There are some perspectives from this area where the river looks like a gigantic lake with small settlements, the city and single households spread across the hills, a known geography strangely altered.  I sail along this coastline, but now, looking down at the river from a new vantage point, and seeing this lovely sailing ground spread out all about me, it felt good to be enjoying the water from a different perspective.

Looking north to the entrance to Ralphs Bay

We hopped through compromised vegetation (weeds and litter) and down the eroding dunes, marram pelted, on to the beach at Mary Ann Bay.This is a bay that’s a popular day anchorage and it can get  crowded with yachts.  It’s where I once let myself down by reversing far to fast on someone else’s boat while we were anchoring.  Now I could see (at least with the tide we had) that it’s a slender beach, quite enigmatic, darkened by dolerite, and there’s a lot of litter among the belt of cobbles that lie at the base of the cliff.  We realised most of it would be swept this way from the city when the wind is blowing from the north west and the tide is running out. (I made a mental note to include rubbish bags as part of my beach walking equiment from now on.) Although I know the winch handle that we accidentally dropped overboard last summer would most likely have ended up on Bellerive Beach, I scrutinised the debris on the off chance it had circumnavigated the Derwent.  I didn’t find our winch handle but I did find a small yellow super ball and claimed it to save a bird from swallowing it.  So here’s a shout out.  Mary Ann needs friends! She’s being strangled by Hobart’s litter.

Mary Ann asphyxiating under litter


Mary Ann: Looking north
Mary Ann Bay: Eroding semi-consolidated cliffs

We walked along Mary Ann and at the end scrambled up the cliff to where the caesurinas grow.

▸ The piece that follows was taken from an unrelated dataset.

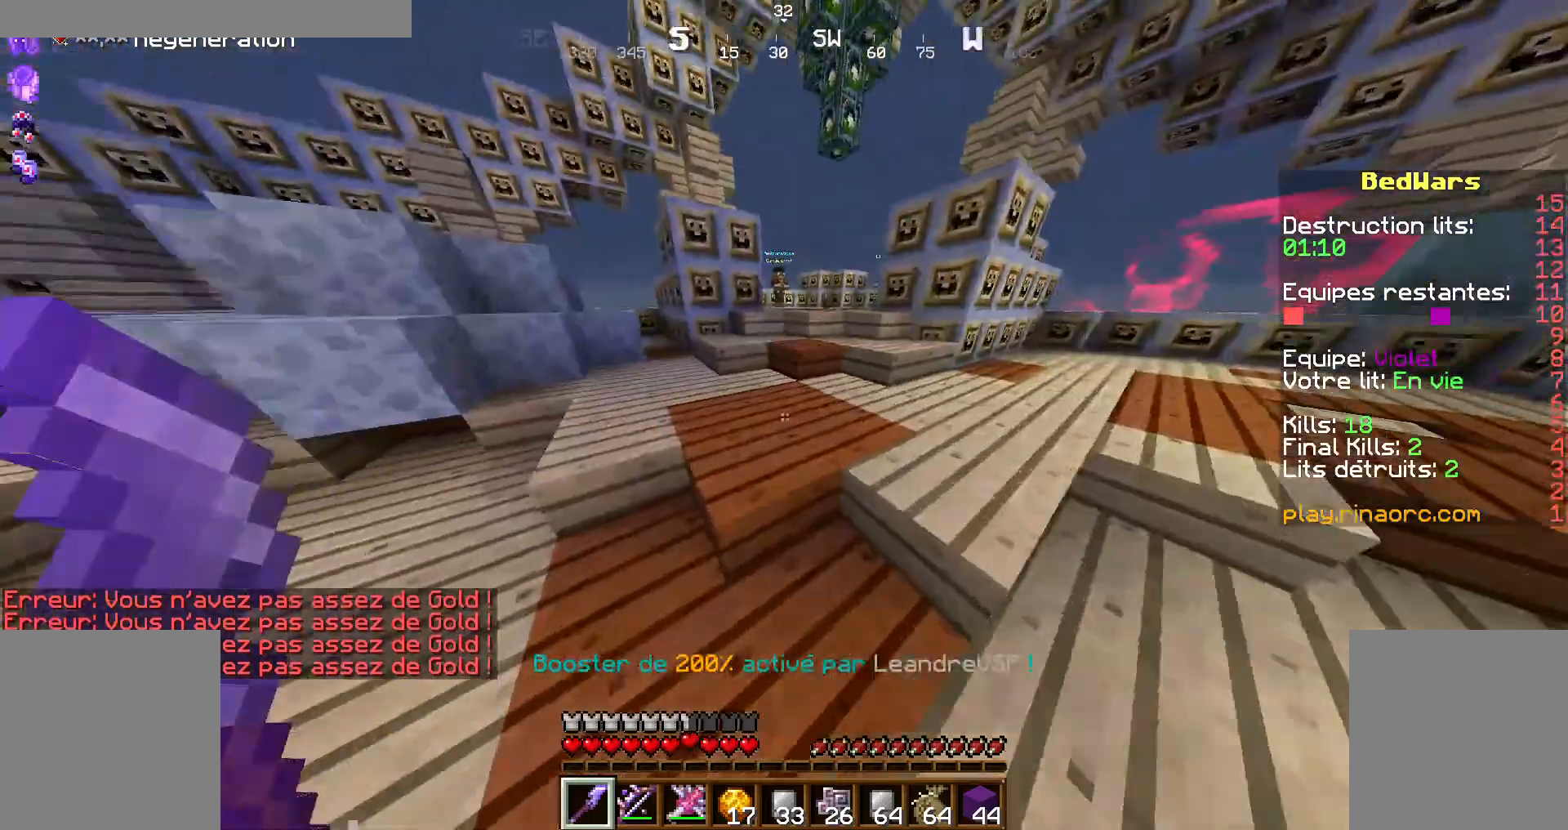
{"keys": ["z"], "mouse": [], "events": [[167, "q", "up"]]}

Caesurinas, cliffs and rocky shores above Mary Ann

I also discovered a small reef, clear and precise amongst the white caps off Mary Ann.  I think it’s the two tiny black dots that are noted on the nautical chart but are very easy to overlook or to miss altogether on a higher tide when you’re sailing along chatting with friends and not paying sufficient attention.

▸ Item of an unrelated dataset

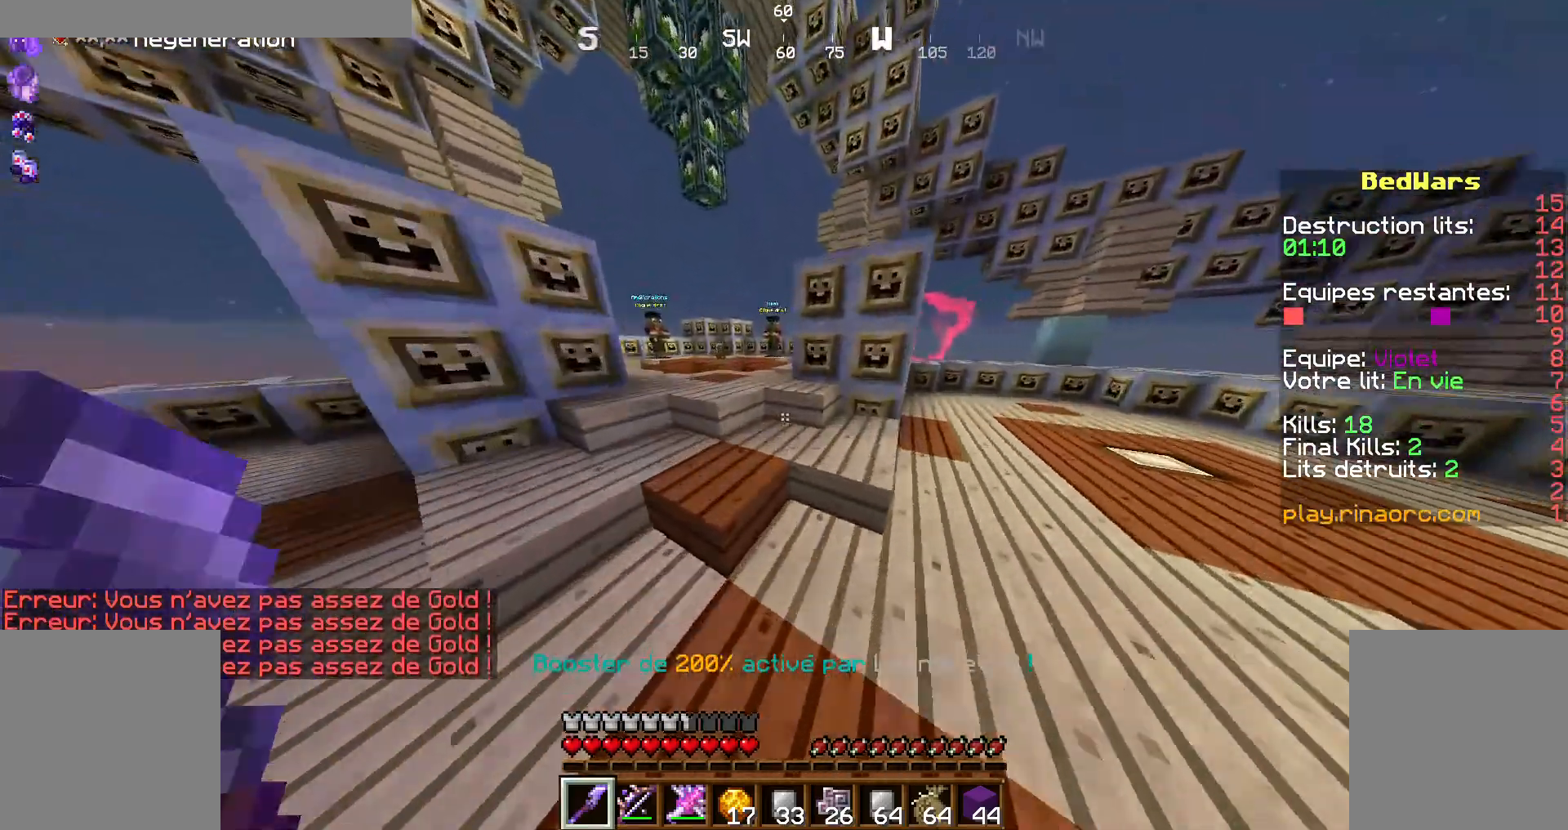
{"keys": ["q", "z"], "mouse": [], "events": [[34, "space", "down"], [67, "q", "down"], [200, "space", "up"]]}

Looking north along Mary Ann under variable skies

The next beach along the route is still Mary Ann, I think, but I was fast discovering that beach identification is a bit of an art.  There was a sign that said Gellibrand Vault on the map I found later online (see link at top) but at the time we walked along it I assumed it was the northern part of Mary Ann.  We discovered the vault itself and climbed up the slope to take a peek.  Mr Gellibrand was the first land owner in this area.  I later read he loved to sit in this spot to enjoy the view.  The words testify to his good nature and it does have a fabulous view but it’s likely that in the fullness of time the dune in which his body rests may slide inadvertently into the river.

Mr Gellibrand’s Vault
Walking Mary Ann

This beach does in fact have friends.  There are new plants in green plastic casings.  They are trying to stabilise the dunes.  Like Mary Ann, it’s beauty is also marred by litter.  It’s narrow too, and at the end, where a cliff barricades the way, someone had placed a vertical series of small round cobbles along a ridge of rock.  It made me pay attention.  I enjoyed a moment contemplating my surroundings.  I looked across the river, trying to imagine what it was like to be Moomairremener because this was their domain and I have no doubt the land would be happier if that was still the case – just ask Mary Ann.  I imagined the suburbs gone and the forests on kunanyi’s foothills still pristine, the smoke rising from the fires made by the Mouheneener tribe on the western shore, their known world ending and another about to assume its place, the first omens the ships, the second their settlement at Risdon Cove.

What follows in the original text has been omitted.